The reason we get such a large improvement becomes clear when we examine CPU in figure 4.  The CPU is heavily loaded on all 4 core processors.  Our program is now load balancing and utilizing all 4 processors to 80% of its fullest extent.  Had there been more processors used in this experiment, we would have surely seen an even larger improvement.

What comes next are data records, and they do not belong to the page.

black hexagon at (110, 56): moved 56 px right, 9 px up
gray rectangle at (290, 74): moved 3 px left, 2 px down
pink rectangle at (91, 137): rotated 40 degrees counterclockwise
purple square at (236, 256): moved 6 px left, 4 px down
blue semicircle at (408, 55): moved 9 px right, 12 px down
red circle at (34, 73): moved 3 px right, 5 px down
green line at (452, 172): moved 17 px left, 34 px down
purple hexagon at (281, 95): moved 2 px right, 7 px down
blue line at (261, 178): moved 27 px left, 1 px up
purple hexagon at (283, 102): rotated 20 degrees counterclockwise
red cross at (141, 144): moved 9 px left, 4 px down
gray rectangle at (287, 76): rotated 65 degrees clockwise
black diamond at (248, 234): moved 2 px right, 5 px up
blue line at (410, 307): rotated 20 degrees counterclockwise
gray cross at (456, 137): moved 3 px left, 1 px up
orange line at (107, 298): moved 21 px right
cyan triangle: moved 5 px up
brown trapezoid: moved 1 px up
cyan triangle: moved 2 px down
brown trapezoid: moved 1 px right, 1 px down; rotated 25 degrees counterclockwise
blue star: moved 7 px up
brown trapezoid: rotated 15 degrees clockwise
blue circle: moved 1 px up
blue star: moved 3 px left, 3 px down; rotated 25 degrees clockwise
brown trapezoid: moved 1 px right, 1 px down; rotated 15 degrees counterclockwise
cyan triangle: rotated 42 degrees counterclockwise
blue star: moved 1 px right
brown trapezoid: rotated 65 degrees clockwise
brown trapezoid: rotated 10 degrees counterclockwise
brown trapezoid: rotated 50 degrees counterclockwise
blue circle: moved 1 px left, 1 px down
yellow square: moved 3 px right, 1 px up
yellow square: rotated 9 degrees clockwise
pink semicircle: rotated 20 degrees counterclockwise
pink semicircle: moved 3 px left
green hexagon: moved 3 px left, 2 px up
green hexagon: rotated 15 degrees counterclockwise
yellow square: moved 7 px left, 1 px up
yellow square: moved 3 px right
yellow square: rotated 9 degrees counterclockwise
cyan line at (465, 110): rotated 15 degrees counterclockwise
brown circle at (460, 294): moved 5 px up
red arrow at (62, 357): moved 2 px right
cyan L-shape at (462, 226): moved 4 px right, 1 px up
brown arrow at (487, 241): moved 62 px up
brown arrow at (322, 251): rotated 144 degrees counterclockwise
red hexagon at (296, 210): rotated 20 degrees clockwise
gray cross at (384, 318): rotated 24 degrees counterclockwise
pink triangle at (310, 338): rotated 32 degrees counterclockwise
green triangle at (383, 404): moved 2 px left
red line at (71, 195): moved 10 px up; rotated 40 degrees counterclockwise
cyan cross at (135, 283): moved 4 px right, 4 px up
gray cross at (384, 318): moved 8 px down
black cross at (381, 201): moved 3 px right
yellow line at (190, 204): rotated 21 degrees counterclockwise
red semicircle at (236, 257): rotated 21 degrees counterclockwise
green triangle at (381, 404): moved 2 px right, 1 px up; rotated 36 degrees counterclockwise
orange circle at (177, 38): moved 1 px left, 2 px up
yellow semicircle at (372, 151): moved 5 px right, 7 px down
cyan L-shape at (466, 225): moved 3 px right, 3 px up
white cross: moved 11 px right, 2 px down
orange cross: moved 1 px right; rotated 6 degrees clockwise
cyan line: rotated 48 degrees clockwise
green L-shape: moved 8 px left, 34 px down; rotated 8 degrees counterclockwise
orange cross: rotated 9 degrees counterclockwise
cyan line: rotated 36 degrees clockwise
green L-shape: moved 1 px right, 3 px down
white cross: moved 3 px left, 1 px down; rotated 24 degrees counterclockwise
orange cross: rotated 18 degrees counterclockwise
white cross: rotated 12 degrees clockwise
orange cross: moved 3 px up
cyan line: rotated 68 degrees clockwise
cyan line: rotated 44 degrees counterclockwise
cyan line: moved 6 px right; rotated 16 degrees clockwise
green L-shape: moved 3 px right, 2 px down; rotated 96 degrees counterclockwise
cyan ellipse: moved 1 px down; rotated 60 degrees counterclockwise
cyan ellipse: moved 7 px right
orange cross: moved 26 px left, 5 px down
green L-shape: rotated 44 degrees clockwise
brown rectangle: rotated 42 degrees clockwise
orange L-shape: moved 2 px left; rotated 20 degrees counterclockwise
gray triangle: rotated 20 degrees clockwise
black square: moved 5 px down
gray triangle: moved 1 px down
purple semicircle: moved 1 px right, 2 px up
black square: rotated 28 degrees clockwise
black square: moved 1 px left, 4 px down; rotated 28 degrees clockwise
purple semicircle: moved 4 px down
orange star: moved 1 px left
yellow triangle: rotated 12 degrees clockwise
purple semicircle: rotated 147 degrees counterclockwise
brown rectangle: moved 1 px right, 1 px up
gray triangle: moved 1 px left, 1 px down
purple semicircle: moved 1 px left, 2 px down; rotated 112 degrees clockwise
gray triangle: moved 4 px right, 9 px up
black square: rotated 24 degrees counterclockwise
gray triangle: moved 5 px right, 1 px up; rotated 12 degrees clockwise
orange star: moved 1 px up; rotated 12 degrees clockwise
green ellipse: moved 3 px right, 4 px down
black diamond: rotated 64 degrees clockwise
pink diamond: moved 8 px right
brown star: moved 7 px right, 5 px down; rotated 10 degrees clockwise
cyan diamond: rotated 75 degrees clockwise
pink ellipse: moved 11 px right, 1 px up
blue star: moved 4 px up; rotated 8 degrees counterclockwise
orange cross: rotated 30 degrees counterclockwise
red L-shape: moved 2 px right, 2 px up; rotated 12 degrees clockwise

Figure 4 - CPU Utilization when using PLINQ on the intensive algorithm.

Conclusion

In the past, multithreading has been daunting and painful to implement.  PLINQ heads us in the correct direction of parallel processing our data without the headache of maintaining our threads.  You still need a solid understanding of threading to use LINQ.  For example, when I first started this experiment, I noticed when I converted to the PLINQ statement my algorithm was no longer working.  This was because the random generator I was using to generate new binary genomes was declared static.  As a result, I was getting a lot of duplication in the genes.  Once I made the generator a non-static member of each genome, the problem went away because it was no longer shared in parallel between genomes.   Therefore you still need to keep rules of thread safety in mind, because PLINQ cannot take care of this for you.  In any case, I would certainly concur that PLINQ and other advances in the .NET 4.0 framework are headed in the right direction to help us do multi-threading in C# and .NET.